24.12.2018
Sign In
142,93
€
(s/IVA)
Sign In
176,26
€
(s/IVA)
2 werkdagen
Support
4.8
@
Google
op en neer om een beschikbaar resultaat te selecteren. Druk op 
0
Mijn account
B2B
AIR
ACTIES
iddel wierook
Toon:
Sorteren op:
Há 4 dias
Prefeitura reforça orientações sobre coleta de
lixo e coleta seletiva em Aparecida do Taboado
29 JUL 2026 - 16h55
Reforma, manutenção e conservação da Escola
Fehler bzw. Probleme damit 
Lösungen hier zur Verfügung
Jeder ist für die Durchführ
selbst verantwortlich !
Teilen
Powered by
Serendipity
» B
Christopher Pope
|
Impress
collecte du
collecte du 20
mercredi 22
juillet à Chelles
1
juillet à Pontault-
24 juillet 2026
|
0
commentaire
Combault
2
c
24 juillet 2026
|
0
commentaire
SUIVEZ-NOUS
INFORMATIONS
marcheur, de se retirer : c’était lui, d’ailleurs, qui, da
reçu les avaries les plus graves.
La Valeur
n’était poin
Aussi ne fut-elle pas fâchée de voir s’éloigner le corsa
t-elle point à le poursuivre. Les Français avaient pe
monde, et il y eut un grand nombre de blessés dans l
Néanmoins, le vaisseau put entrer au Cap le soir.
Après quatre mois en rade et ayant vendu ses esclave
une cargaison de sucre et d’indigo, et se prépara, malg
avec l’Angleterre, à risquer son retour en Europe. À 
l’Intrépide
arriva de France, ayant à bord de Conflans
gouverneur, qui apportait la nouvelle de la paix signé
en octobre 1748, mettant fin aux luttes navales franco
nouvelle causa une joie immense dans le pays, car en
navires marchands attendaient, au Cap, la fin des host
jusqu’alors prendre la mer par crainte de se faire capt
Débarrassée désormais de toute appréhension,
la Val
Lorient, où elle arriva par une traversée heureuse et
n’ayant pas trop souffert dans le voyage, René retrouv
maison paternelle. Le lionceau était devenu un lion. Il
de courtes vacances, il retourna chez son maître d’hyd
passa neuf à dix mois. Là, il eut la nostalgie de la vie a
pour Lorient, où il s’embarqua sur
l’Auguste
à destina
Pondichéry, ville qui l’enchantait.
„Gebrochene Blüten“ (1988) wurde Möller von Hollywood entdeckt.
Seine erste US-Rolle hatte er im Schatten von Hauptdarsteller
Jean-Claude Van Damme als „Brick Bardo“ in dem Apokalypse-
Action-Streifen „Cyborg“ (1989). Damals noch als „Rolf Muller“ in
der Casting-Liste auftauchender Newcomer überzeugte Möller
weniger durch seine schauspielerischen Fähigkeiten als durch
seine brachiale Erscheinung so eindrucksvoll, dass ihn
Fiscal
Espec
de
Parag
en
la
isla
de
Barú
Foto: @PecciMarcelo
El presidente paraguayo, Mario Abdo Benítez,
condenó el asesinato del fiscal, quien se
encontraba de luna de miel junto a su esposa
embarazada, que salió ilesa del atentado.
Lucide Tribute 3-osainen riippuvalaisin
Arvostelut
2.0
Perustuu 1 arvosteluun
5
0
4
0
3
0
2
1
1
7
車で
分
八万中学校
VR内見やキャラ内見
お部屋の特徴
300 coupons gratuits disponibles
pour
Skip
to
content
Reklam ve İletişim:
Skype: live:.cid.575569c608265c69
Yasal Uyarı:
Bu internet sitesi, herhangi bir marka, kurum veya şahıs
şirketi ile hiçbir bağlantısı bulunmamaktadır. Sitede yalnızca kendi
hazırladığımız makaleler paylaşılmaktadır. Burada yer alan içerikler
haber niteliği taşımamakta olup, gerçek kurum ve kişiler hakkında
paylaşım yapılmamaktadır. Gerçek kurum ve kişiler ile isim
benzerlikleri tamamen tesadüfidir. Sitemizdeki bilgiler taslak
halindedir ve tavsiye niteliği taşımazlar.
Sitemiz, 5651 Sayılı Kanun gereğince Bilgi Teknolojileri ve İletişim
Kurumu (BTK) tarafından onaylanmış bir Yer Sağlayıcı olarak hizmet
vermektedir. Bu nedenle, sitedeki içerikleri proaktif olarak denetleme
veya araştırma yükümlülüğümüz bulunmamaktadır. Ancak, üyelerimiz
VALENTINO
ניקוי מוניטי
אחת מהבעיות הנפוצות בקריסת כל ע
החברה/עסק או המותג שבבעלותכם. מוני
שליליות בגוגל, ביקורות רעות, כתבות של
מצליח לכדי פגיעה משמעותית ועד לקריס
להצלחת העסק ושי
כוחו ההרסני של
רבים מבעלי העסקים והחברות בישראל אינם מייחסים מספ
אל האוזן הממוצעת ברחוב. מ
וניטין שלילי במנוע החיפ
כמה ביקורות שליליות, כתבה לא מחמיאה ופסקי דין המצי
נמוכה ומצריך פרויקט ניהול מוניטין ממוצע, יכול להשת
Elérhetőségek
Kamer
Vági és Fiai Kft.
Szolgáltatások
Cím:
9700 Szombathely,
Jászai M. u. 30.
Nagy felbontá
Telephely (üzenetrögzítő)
####
WHAT IS NEEDED:
Reproduce the records from their first line through the line containing "maison paternelle. Le", with both of those lines included.

RESULT OF THIS EXERCISE:
24.12.2018
Sign In
142,93
€
(s/IVA)
Sign In
176,26
€
(s/IVA)
2 werkdagen
Support
4.8
@
Google
op en neer om een beschikbaar resultaat te selecteren. Druk op 
0
Mijn account
B2B
AIR
ACTIES
iddel wierook
Toon:
Sorteren op:
Há 4 dias
Prefeitura reforça orientações sobre coleta de
lixo e coleta seletiva em Aparecida do Taboado
29 JUL 2026 - 16h55
Reforma, manutenção e conservação da Escola
Fehler bzw. Probleme damit 
Lösungen hier zur Verfügung
Jeder ist für die Durchführ
selbst verantwortlich !
Teilen
Powered by
Serendipity
» B
Christopher Pope
|
Impress
collecte du
collecte du 20
mercredi 22
juillet à Chelles
1
juillet à Pontault-
24 juillet 2026
|
0
commentaire
Combault
2
c
24 juillet 2026
|
0
commentaire
SUIVEZ-NOUS
INFORMATIONS
marcheur, de se retirer : c’était lui, d’ailleurs, qui, da
reçu les avaries les plus graves.
La Valeur
n’était poin
Aussi ne fut-elle pas fâchée de voir s’éloigner le corsa
t-elle point à le poursuivre. Les Français avaient pe
monde, et il y eut un grand nombre de blessés dans l
Néanmoins, le vaisseau put entrer au Cap le soir.
Après quatre mois en rade et ayant vendu ses esclave
une cargaison de sucre et d’indigo, et se prépara, malg
avec l’Angleterre, à risquer son retour en Europe. À 
l’Intrépide
arriva de France, ayant à bord de Conflans
gouverneur, qui apportait la nouvelle de la paix signé
en octobre 1748, mettant fin aux luttes navales franco
nouvelle causa une joie immense dans le pays, car en
navires marchands attendaient, au Cap, la fin des host
jusqu’alors prendre la mer par crainte de se faire capt
Débarrassée désormais de toute appréhension,
la Val
Lorient, où elle arriva par une traversée heureuse et
n’ayant pas trop souffert dans le voyage, René retrouv
maison paternelle. Le lionceau était devenu un lion. Il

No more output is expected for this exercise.